## Source text
=== Begin Enclosure ===

In the spring of 2002, I switched firms, moving to a firm that specialized in custom (high-end) residential designs. This was my first residential design. An 8,000sf home modeled after the Grand Lake Lodge. We chose rough-hewn timber accents integrated with modern functionality. A home tucked into a 35 acre lot overlooking Mt. Evans, the design brought warmth and pride to the family, while capitalizing on the majestic scenic views.

In addition to residential design, I also help clients with small to medium sized commercial projects and tenant finishes.

In addition to residential design, I also help clients with small to medium sized commercial projects and tenant finishes.

When people ask me what I do [for a job], and I tell them that I’m an architect, invariably the next question they ask is, “Oh, what’s your favorite project?” My answer is simple: schools.

I’ve worked on several school projects. The great thing about schools is that you have to be highly-qualified to do this work. It’s a stringent process to get approved with the various school districts. However, once you are working on a project, you realize that the end users really do not care about all of your credentials. They only care about how “fun” you make the project. I’ve done a 12,000sf gymnasium addition, and a 60,000 parking lot to playground conversion. With both of these projects, 99% of the kids have no clue who Aaron Zimmer is. But the reason they are enjoying the installation is because of the thousands of hours I poured into their project. Generations of kids will come and go. Thousands of games will be played. Knees will be skinned, and kings will be crowned at four square. As time goes by, my work will become severely abused. But it makes me smile, thinking of the hundreds and thousands of kids that will enjoy my work, year after year, without ever knowing who I am.

=== End Enclosure ===

## Supplied material
=== Begin Enclosure ===

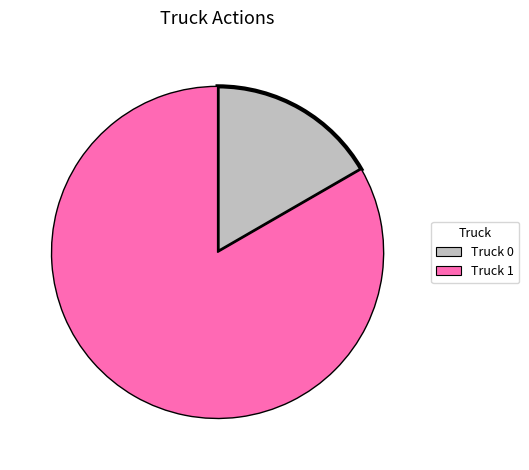

Is the sum of Truck 1 and Truck 0 greater than half?

Yes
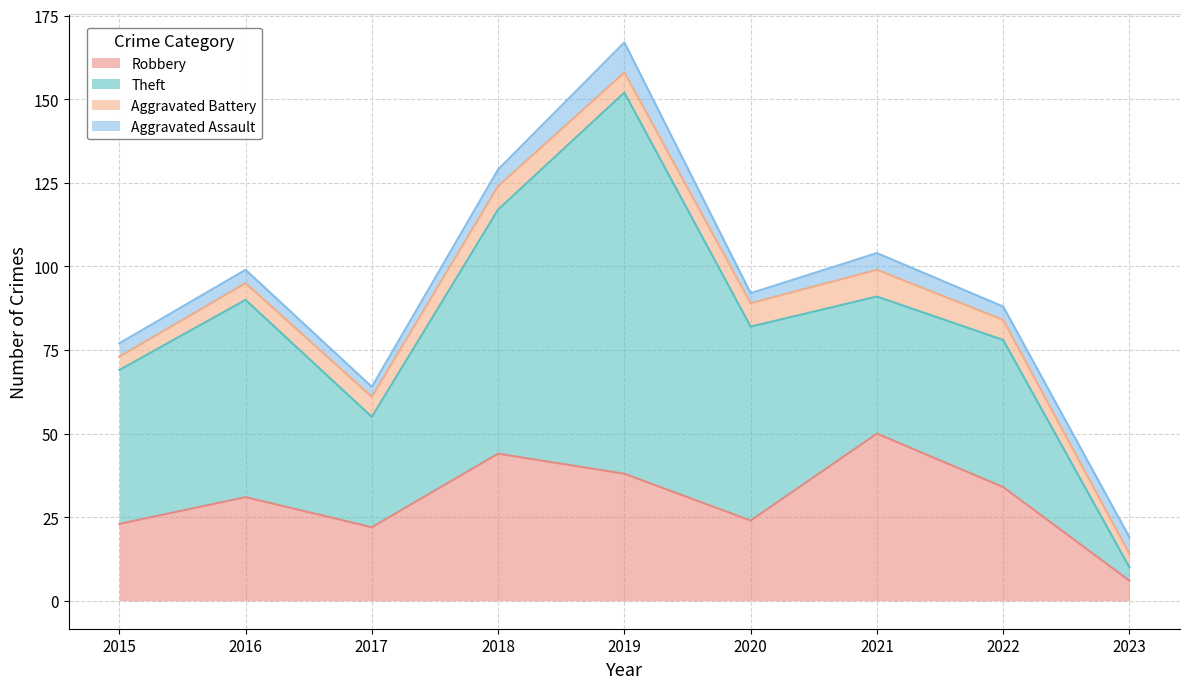

What is the average value of the Theft series?

52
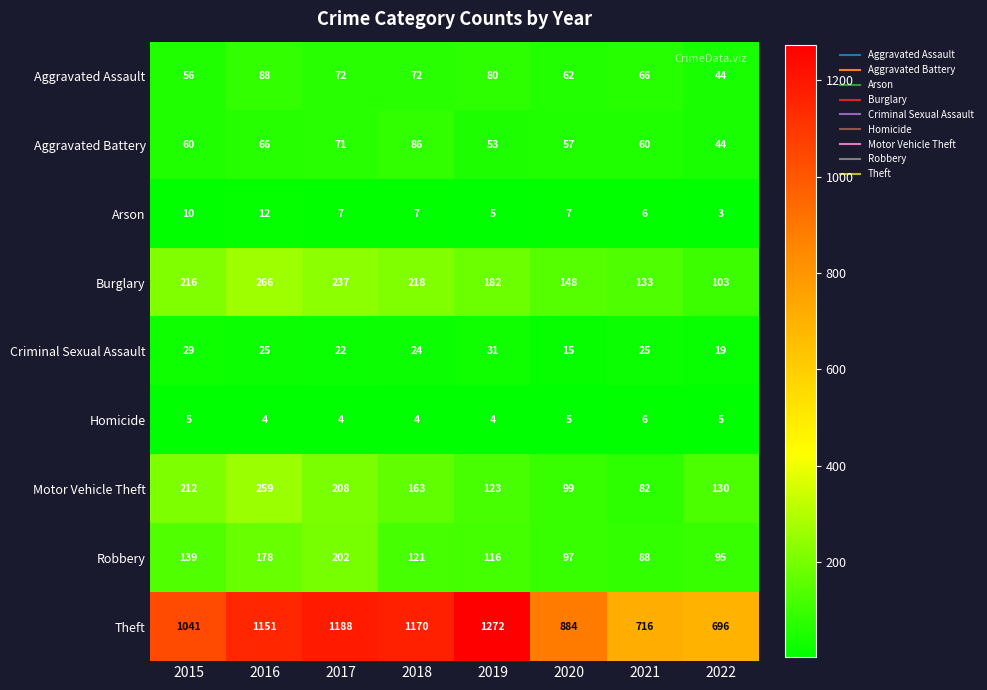

How many Arson values are between 6 and 10?

5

=== End Enclosure ===

## Tasks
a - In the architect's text, turn the paragraph that begins "In the spring of 2002" into a short list that keeps its main facts.
b - According to the architect's text, how large was the gymnasium addition?
c - Write a continuation of the architect's text, picking up right after its final sentence.

## Answers below
a -
- Spring 2002: switched to a firm specializing in custom, high-end residential designs
- First residential design: an 8,000sf home modeled after the Grand Lake Lodge
- Rough-hewn timber accents combined with modern functionality
- Set on a 35 acre lot overlooking Mt. Evans
- Brought warmth and pride to the family while making the most of the scenic views

b - 12,000sf.

c -
Montessori Peaks Academy, Littleton, CO

History of Telecomm

My first exposure to a "cell phone" was when my dad brought home his new work phone in the late 1980's. What you have to realize is that our home phone was still a hard-wired Ma-Bell wall-hung phone. Many of you reading this cannot appreciate living life without twisted cords. We wouldn't get our first "cordless" home phone until the early 1990's.

The battery pack on my dad's phone was the size of a small suitcase, and weighed about 40lbs. He had to keep the batteries stored under the backseat of his car, and could only bring the phone in for an hour or two at a time. The cost for using this phone ran about $5/minute. Remember, that's 1980's money. Needless-to-say, it was pretty cool to see him using it while driving. These cell phones linked to various 300'+ towers throughout the metro area. Large 8'h panel antennas were hung across 3-sectors, and it required 4 antennas per sector: 2 for sending, 2 for receiving. This is what we commonly refer to a 1G technology. It was line-of-sight, so the towers could stretch 10, 15, even 20 miles. The reception, however, was extremely poor. i.e. crackly.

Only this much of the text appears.